Breaking Out of the Erasmus Bubble
When you start out on your year abroad adventure, it can be all too easy to fall into the trap of only meeting your fellow anglophone students. While this can be great for making friends and going out, it’s not massively helpful if you’re supposed to be immersing yourself in the language and culture. To help you out, I’ve thought back to my year abroad to figure out what to do and what not to do so you can break out of the English-speaking Erasmus bubble.
By Indigo Officer
1. Be proactive
This might seem like a given, but you really have to be the one to put in the effort if you want to get out there and meet some native speakers. Send out messages to people you meet at parties and events – it’s likely they’ll be flattered! Don’t be afraid to seize any opportunity you can to speak to people – when I was in Turin, we found out our AirBnB host had a twenty-year-old daughter who was studying at the same uni as us so asked them to bring her along when we checked out. It was a great way to meet even more people, as once we’d been out for dinner with her, she introduced us to the rest of her friends.

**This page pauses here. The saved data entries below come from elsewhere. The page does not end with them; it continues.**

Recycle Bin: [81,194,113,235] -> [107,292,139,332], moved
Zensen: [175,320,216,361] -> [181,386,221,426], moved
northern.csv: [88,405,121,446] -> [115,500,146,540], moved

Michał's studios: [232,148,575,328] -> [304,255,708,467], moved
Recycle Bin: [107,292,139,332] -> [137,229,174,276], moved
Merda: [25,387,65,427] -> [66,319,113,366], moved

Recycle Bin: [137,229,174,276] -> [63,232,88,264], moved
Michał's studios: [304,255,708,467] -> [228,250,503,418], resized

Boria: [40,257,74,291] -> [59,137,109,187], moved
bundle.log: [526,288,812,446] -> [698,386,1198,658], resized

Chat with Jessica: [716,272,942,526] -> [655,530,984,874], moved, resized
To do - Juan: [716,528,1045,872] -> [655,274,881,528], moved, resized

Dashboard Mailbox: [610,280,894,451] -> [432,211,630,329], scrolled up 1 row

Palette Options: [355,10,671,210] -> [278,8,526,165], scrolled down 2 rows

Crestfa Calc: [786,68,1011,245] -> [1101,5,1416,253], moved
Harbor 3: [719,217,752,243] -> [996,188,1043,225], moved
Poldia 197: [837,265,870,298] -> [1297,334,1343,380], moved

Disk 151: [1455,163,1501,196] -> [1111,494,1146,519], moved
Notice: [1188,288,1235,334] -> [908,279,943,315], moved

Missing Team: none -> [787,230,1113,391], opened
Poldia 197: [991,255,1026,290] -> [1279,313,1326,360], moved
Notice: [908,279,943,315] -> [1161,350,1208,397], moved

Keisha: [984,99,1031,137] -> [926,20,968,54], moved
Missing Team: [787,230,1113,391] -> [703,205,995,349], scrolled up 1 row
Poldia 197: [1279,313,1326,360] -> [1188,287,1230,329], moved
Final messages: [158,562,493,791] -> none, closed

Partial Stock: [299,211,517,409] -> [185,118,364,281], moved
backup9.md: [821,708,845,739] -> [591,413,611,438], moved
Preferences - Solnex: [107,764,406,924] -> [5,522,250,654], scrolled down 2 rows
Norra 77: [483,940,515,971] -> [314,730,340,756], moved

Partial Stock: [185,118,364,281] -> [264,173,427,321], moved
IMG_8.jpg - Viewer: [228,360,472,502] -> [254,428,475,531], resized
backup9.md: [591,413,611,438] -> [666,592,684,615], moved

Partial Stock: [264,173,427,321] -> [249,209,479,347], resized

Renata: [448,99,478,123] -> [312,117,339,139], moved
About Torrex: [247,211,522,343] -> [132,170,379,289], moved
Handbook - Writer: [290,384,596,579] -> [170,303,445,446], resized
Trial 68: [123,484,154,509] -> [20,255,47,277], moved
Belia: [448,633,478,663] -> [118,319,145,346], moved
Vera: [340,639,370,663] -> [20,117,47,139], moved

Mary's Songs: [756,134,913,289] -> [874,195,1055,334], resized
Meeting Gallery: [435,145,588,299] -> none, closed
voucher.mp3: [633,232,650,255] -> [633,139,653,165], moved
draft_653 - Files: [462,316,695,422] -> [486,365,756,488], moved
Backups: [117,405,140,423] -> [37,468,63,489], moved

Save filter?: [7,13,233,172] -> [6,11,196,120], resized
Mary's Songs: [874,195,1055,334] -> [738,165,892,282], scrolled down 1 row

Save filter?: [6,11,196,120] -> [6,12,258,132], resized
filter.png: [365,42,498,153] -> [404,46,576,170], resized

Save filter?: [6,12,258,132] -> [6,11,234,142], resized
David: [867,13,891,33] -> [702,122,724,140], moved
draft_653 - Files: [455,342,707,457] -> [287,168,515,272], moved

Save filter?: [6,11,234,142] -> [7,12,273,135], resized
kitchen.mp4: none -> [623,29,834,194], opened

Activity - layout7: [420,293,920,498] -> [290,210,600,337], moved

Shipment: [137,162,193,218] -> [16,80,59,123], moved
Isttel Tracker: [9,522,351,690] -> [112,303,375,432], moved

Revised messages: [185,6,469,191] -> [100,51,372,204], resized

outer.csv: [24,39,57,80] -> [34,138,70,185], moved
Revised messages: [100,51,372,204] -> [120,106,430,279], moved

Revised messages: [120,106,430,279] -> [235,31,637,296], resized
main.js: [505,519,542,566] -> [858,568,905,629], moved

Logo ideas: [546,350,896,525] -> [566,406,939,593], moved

2. Make sure you do actually practise your language
Once you’ve met some native speakers, you’re over the first hurdle, but it doesn’t stop there! People will often want to speak to you so they can practise their English but remember: it’s your year abroad and you’re the one who’s there to learn. It’s okay to speak English sometimes and it’ll help to make friends, but don’t worry about being firm to make sure you get some real conversation practice in.
3. Live with native speakers
One surefire way to break out of the Erasmus bubble is to live with native speakers. You’ll be speaking morning to night and having everyday conversations in your target language will really help your confidence, as well as your language skills. If you get along well with your flatmates, you’ll have the added bonus of getting to meet their friends and meet even more new people who you wouldn’t have otherwise known!
4. Shop at local markets
Going into lockdown while I was in Italy did limit options for getting out and speaking, but one thing that always remained open was the markets. It was a great way to engage with the language in a new way, and involves so much more talking than a quick, impersonal trip to the supermarket. The stallholders were always really friendly and happy to talk about their produce. A daily trip to the market was the best way to learn more about local food and seasonality, while also bettering my Italian. It’s really good for immersing yourself in the culture outside of your usual activities and nights out.
5. Have fun!
While the main purpose of your year abroad is to improve your language skills and better your understanding of other cultures, it’s important not to forget to have fun! Language learning should be an enjoyable experience – don’t let it stress you out. Try to strike a balance between getting to know some native speakers and meeting your fellow British students who will form an integral part of your year abroad memories!
Frequently Asked Questions
What does Erasmus mean?
ERASMUS is a backronym meaning European Community Action Scheme for the Mobility of University Students.
Who is eligible for Erasmus?
To be eligible for Erasmus you must be studying an official degree or diploma and have successfully completed your first year.
Is the Erasmus program free?
The Erasmus program provides free movement and exchange for students, between registered universities. You won’t need to pay for tuition at the host university but you will need to budget for things like flights, accommodation and food.